Вконец измучившись, я приняла наконец единственно верное, как мне тогда казалось, решение – удалилась с дочерью в глубину самого дремучего леса, который только отыскался в тех краях, где мы как раз прижились, построила там для нас двоих уютную хижину-землянку, и стали мы жить сами по себе, вдали от людей и тревог.

Летис в лесной чаще быстро освоилась, она всё схватывала на лету. Вскоре малышка так наловчилась подражать голосам зверей и птиц, что ни один охотник не сумел бы с ней в этом тягаться. Я старалась научить её всему необходимому. Показала, как плести да расставлять силки, как свежевать туши и выделывать шкурки, ощипывать птицу и ловить быструю речную рыбу, разводить и поддерживать огонь, вялить и коптить мясо впрок, отыскивать яйца, собирать ягоды, грибы да коренья, а затем готовить из них не только вкусные кушанья, но и целебные притирания, настои да бальзамы. Но главный урок, который я повторяла день за днём, ночь за ночью, главное знание, что хотела крепче прочих вложить в её золотоволосую головку, – нельзя доверять другим людям.
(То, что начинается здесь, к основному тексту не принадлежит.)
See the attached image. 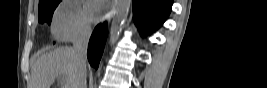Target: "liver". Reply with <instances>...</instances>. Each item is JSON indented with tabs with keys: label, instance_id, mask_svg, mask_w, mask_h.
Returning <instances> with one entry per match:
<instances>
[{
	"label": "liver",
	"instance_id": "6515ba94",
	"mask_svg": "<svg viewBox=\"0 0 267 88\" xmlns=\"http://www.w3.org/2000/svg\"><path fill=\"white\" fill-rule=\"evenodd\" d=\"M77 62L72 48H57L40 56L31 69V88H50L62 74L67 88H74L77 79Z\"/></svg>",
	"mask_w": 267,
	"mask_h": 88
}]
</instances>
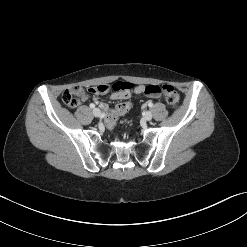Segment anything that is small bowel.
<instances>
[{
    "label": "small bowel",
    "mask_w": 247,
    "mask_h": 247,
    "mask_svg": "<svg viewBox=\"0 0 247 247\" xmlns=\"http://www.w3.org/2000/svg\"><path fill=\"white\" fill-rule=\"evenodd\" d=\"M127 83H129V82H127ZM139 85H144V84H139ZM137 86L138 85H135V88L134 89H129L127 87V88H123V89H120V90H113V92L110 95V98L112 100H128L134 94H143V95L147 96V92H138L137 91ZM155 86L156 87H159L157 85H155ZM82 98H83V100L86 99L85 96H83Z\"/></svg>",
    "instance_id": "1"
}]
</instances>
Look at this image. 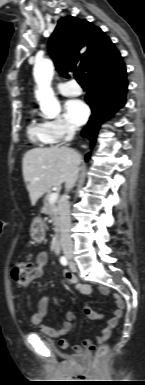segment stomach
<instances>
[{
    "instance_id": "obj_1",
    "label": "stomach",
    "mask_w": 145,
    "mask_h": 385,
    "mask_svg": "<svg viewBox=\"0 0 145 385\" xmlns=\"http://www.w3.org/2000/svg\"><path fill=\"white\" fill-rule=\"evenodd\" d=\"M30 236L37 243H41L44 240L45 230L41 219L37 218L33 221L30 228Z\"/></svg>"
}]
</instances>
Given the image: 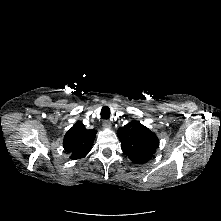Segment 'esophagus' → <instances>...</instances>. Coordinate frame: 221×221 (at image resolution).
Returning a JSON list of instances; mask_svg holds the SVG:
<instances>
[{"label": "esophagus", "mask_w": 221, "mask_h": 221, "mask_svg": "<svg viewBox=\"0 0 221 221\" xmlns=\"http://www.w3.org/2000/svg\"><path fill=\"white\" fill-rule=\"evenodd\" d=\"M103 128H105V129L111 128V122L108 121V120H105V121L103 122Z\"/></svg>", "instance_id": "1"}]
</instances>
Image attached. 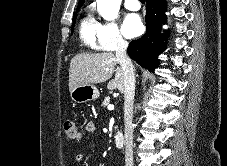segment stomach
<instances>
[{
	"label": "stomach",
	"instance_id": "stomach-1",
	"mask_svg": "<svg viewBox=\"0 0 227 166\" xmlns=\"http://www.w3.org/2000/svg\"><path fill=\"white\" fill-rule=\"evenodd\" d=\"M99 91L94 85H82L76 87L70 92L72 101L76 103H84L91 100H96L99 97Z\"/></svg>",
	"mask_w": 227,
	"mask_h": 166
}]
</instances>
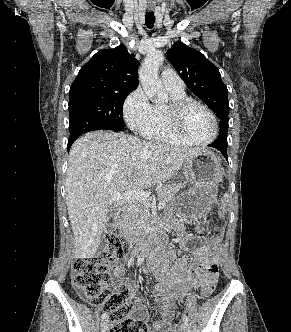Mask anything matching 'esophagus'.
I'll return each instance as SVG.
<instances>
[{
  "label": "esophagus",
  "mask_w": 291,
  "mask_h": 332,
  "mask_svg": "<svg viewBox=\"0 0 291 332\" xmlns=\"http://www.w3.org/2000/svg\"><path fill=\"white\" fill-rule=\"evenodd\" d=\"M154 7H155V5H154L153 3H150V4L148 5V9H149L150 11H152V10L154 9Z\"/></svg>",
  "instance_id": "34e87169"
}]
</instances>
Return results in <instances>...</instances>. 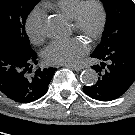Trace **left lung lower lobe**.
<instances>
[{"instance_id": "1", "label": "left lung lower lobe", "mask_w": 135, "mask_h": 135, "mask_svg": "<svg viewBox=\"0 0 135 135\" xmlns=\"http://www.w3.org/2000/svg\"><path fill=\"white\" fill-rule=\"evenodd\" d=\"M100 65L93 66L98 73L94 85L83 91L93 99L112 101L121 97L135 81V43H124L106 53H92Z\"/></svg>"}]
</instances>
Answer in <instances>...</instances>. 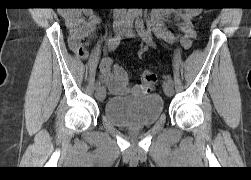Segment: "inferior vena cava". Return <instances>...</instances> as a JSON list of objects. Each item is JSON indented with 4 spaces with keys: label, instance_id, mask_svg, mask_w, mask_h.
Listing matches in <instances>:
<instances>
[{
    "label": "inferior vena cava",
    "instance_id": "inferior-vena-cava-1",
    "mask_svg": "<svg viewBox=\"0 0 251 180\" xmlns=\"http://www.w3.org/2000/svg\"><path fill=\"white\" fill-rule=\"evenodd\" d=\"M125 14H126V11L124 9H121V8H115L114 9V17L115 18H119L120 16L124 17Z\"/></svg>",
    "mask_w": 251,
    "mask_h": 180
}]
</instances>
Чужаки опасны, твердила я, люди злы и коварны по своей природе, с ними нужно держать ухо востро, а лучше всего и вовсе дел не иметь! Встретишь человека – затаись, обойди стороной, а не сможешь – убей, только не поддавайся на лживые речи, не впускай в дом и уж тем более в сердце! Всё это я повторяла раз за разом, каждую свободную минуту, но особенно часто – долгими вечерами, когда перед отходом ко сну расчёсывала да переплетала длинные золотистые косы Летис.

Ах, что это были за косы! Вы и представить себе не можете! Чудо чудное, да и только! Уложенные вокруг головы, сияли они, как золотая корона, а весили уже к семи годам не меньше стоуна![39] Когда же я расплетала их, чтобы расчесать рябиновым гребнем, они мягким плащом укрывали хозяйку до пят, а вскоре уже шлейфом стелились по земле.

Да! Ты прав, приятель, многие бы дорого дали, чтобы только разок взглянуть на этакую красоту. И я не могла не знать об этом! Так что даже в лесной глуши сердцу моему было неспокойно. То и дело вздрагивало оно при виде неудержимо растущей дочери, трепыхалось, словно подбитая птаха.